> DOCUMENT TEXT
Wednesday, December 5, 2012

Being an Asian Ninja

Poof!

Unlike the title may suggest, I'm not actually going to talk about hooded costumes or sneaky assassination techniques (as much as I would like to). Instead, I'd like to discuss what it means to be in Japan as a foreigner that looks Japanese.

For most of the other members of the JET program, being here makes you an instant celebrity. Everyone stares at you when you walk down the street, when you go grocery shopping, when you eat at a restaurant, and especially when you're taking a bath at a public bathhouse. The kids at school all want your autograph, and they're all over you during their free time. The local shops you patronize will know you by name and offer you free goods ("service", they call it), and Japanese people will go out of their way to befriend you.

I, on the other hand, am different. I don't get stared at. My kids don't fawn over me (well, most of them anyways). Sadly, I don't get "service" from local mom-and-pop stores. Worst of all, perhaps, is that Japanese people really don't give a crap about who I am. Do I sound jealous? That's because I am.

[Coordinate annotation records]
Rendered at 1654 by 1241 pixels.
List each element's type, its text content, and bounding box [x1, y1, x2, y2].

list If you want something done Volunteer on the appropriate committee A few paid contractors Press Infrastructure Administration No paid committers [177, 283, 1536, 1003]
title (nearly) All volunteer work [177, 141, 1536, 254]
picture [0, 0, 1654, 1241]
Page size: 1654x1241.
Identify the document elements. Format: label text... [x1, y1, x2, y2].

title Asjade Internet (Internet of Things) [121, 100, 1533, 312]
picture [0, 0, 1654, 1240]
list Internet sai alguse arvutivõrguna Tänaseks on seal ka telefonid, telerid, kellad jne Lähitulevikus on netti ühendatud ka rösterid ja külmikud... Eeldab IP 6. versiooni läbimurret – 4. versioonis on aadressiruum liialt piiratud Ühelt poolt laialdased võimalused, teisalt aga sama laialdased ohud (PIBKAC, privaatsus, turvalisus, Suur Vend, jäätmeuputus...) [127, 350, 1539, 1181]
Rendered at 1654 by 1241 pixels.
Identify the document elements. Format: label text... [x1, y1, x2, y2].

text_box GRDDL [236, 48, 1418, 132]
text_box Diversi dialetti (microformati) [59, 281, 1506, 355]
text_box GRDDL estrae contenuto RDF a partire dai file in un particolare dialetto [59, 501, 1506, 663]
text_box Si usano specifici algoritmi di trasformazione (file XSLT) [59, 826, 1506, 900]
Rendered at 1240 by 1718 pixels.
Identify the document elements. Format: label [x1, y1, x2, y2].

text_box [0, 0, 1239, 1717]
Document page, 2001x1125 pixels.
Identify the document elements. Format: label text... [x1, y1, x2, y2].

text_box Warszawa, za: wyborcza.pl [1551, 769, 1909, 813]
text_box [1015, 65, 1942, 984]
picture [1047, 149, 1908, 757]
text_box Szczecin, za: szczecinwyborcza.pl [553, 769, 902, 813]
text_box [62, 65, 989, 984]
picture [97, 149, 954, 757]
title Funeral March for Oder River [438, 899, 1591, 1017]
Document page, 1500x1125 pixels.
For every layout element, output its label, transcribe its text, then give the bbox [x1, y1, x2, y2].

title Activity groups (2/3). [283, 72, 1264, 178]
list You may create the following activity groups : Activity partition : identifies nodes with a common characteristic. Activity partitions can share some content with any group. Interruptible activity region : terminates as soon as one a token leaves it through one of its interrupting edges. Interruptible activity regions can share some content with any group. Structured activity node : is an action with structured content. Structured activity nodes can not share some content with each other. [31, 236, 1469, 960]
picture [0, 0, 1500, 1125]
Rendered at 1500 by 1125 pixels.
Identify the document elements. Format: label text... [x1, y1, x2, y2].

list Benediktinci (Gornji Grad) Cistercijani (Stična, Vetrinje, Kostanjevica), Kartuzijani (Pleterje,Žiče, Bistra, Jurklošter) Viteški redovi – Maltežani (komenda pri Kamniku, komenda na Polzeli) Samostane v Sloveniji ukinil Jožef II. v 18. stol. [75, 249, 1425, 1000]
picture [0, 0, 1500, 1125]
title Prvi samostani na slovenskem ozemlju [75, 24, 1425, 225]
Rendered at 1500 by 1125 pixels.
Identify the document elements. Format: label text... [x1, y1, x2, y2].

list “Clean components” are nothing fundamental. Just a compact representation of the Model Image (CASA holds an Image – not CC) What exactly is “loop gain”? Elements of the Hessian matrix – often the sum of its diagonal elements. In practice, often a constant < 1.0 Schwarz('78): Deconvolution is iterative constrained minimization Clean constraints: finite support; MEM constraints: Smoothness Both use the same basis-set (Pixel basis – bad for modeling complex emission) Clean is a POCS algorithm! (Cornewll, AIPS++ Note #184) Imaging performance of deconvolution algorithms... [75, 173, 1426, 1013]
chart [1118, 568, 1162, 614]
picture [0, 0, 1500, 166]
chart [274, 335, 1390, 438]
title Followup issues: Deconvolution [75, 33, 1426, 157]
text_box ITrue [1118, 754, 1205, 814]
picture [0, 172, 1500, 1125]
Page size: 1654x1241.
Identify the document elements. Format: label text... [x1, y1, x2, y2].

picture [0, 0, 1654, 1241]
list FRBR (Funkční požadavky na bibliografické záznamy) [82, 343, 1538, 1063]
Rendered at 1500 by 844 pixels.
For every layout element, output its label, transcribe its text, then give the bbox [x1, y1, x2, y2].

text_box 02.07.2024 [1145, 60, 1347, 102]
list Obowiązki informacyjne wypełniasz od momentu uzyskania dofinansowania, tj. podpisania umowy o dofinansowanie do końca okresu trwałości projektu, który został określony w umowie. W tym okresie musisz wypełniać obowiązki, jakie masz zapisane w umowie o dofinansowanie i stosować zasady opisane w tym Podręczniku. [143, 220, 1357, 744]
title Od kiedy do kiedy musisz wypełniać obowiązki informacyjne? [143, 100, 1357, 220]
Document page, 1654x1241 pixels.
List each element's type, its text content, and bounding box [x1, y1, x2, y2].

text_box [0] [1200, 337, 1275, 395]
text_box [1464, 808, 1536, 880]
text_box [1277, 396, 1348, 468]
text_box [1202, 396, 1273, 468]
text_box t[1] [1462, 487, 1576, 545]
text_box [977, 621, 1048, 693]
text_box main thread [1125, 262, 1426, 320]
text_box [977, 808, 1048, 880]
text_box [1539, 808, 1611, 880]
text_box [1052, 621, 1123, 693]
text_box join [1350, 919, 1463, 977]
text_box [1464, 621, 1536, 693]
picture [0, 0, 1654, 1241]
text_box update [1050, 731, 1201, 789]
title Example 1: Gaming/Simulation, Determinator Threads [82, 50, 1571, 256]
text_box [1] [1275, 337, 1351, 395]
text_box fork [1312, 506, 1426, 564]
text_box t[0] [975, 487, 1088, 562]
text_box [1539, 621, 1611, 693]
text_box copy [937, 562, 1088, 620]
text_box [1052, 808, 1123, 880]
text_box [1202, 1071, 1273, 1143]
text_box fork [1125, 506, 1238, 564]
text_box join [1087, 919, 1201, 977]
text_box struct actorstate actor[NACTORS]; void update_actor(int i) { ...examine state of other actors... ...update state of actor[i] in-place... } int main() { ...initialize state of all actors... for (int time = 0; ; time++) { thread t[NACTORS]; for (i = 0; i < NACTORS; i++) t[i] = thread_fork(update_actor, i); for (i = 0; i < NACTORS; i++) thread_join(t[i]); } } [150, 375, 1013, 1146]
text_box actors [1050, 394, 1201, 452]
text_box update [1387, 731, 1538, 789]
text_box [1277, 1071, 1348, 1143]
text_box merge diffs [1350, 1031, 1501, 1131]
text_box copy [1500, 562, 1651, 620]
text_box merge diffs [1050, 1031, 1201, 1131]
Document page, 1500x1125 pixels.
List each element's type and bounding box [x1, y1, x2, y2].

> DIRECTIVE A
Rewrite the blog post from "Being an Asian" up to and including "to befriend you.", using "star" in place of "celebrity".
> DIRECTIVE B
Reproduce the listing without any changes, from the line with "Document page, 1654x1241 pixels." up to and including the line with "text_box [1539, 808, 1611, 880]".

> RESULT A
Being an Asian Ninja

Poof!

Unlike the title may suggest, I'm not actually going to talk about hooded costumes or sneaky assassination techniques (as much as I would like to). Instead, I'd like to discuss what it means to be in Japan as a foreigner that looks Japanese.

For most of the other members of the JET program, being here makes you an instant star. Everyone stares at you when you walk down the street, when you go grocery shopping, when you eat at a restaurant, and especially when you're taking a bath at a public bathhouse. The kids at school all want your autograph, and they're all over you during their free time. The local shops you patronize will know you by name and offer you free goods ("service", they call it), and Japanese people will go out of their way to befriend you.

> RESULT B
Document page, 1654x1241 pixels.
List each element's type, its text content, and bounding box [x1, y1, x2, y2].

text_box [0] [1200, 337, 1275, 395]
text_box [1464, 808, 1536, 880]
text_box [1277, 396, 1348, 468]
text_box [1202, 396, 1273, 468]
text_box t[1] [1462, 487, 1576, 545]
text_box [977, 621, 1048, 693]
text_box main thread [1125, 262, 1426, 320]
text_box [977, 808, 1048, 880]
text_box [1539, 808, 1611, 880]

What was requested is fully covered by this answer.